— Да нет, там чёт другое, я серьезно, — я уверен, что это не секс, звуки вообще другие. Становится как-то не по себе, все молчат, и я, кажется, четко слышу звуки ударов.
Не выдерживаю и встаю из-за стола, идя на звук. В темном переулке не видно ни черта, но там сзади проезжает машина и светит фарами, и я точно вижу замес, где какие-то отморозки херачат нашего Али и руками, и ногами.
— Али бьют, сука! — ору на весь двор, и бегу спасать друга.
Все бегут за мной, и начинается какая-то лютая жесть. Нас замечают, быстро пытаются смыться, близнецы бегут туда, мы с Русом остаемся здесь.
Включаем фонарики на телефонах, и блять… Крови просто жесть, Али без сознания, дай бог живой. Я слышу вскрик Аньки, но времени сейчас ее успокаивать нет. У меня звонит телефон и я сбрасываю, даже не глянув, кто там, пытаясь нащупать пульс Дамира. Я ни хера не понимаю, но мне кажется, что он слабый, но есть.
Рус орет, чтобы вызывали скорую и ментов, Анька падает на колени рядом и начинает орать и плакать, умоляя не умирать его. Всё крутится какой-тот жестью, я оттаскиваю Аню, Рус продолжает нащупывать пульс, слышу крики близнецов, что они поймали одного из уродов, и просто жду, когда всё это закончится.
Скорая приезжает быстро, вызываюсь ехать в Дамиром, оставляя Аньку Филу, снова сбрасываю чей-то звонок, и через двадцать минут сижу в коридоре больнички, не чувствуя ровным счетом ни хера.
Да… Не думал я, что вечер закончится именно так.
— Какого черта?! — слышу голос и поднимаю голову.

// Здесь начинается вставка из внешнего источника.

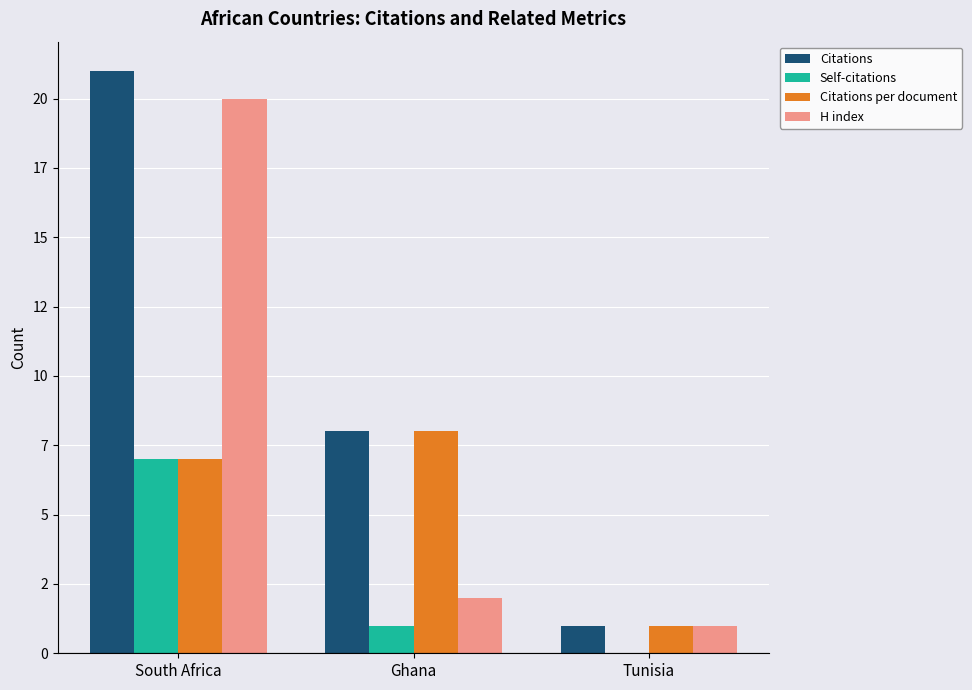

Which series has the largest range (max minus min)?

Citations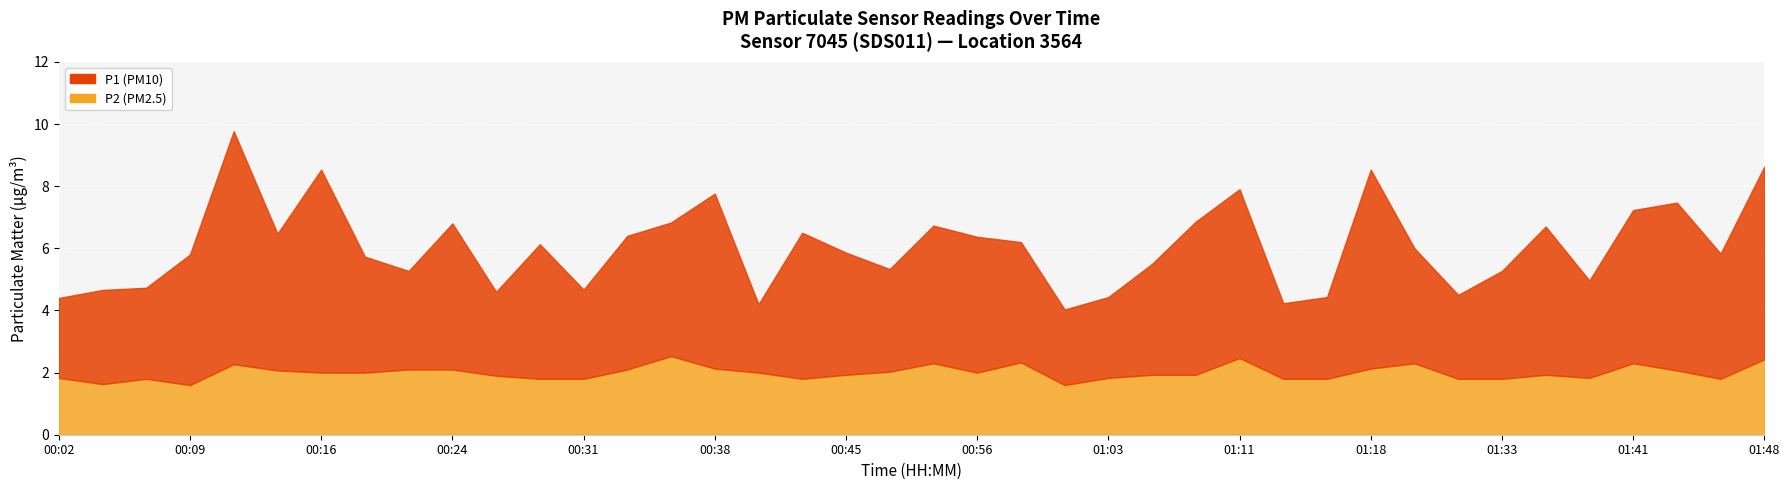

True or false: P2 has a value of 2.7 at 00:09.

False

Да блять. Что ж так всё вовремя-то? Это отец Манукяна, сынок которого пытался угробить Машку. — Я спрашиваю, какого ты черта тут делаешь? Что тебе надо от моего сына?
А… до меня доходит. Видимо, его отпрыск тоже лежит тут. Логично, что с побоями в одно отделение.
Мне хочется ему ответить хоть что-то, но сил на слова просто нет. И я просто говорю ему:
— Не нужен он мне. У меня друга избили, к нему приехал.
— Потому что вы все — отбросы общества, — выплевывает он.
— И ваш сынок — предводитель, — говорю, не контролируя себя.
— Не смей его трогать, — не успокаивается тот.
— Если он не тронет Машку больше, — говорю последнее, что хотел сказать, а потом отвлекаюсь на звук хлопнувшей двери.
Там Анька. И Манукян, видя, что я отвлекаюсь, наконец-то уходит.
Она вся в крови и слезах падает на лавку рядом со мной и устало падает на стену спиной.
— Что с ним? — спрашивает так тихо, что я еле слышу.
Отвечаю то, что мне сказал врач еще в скорой после осмотра.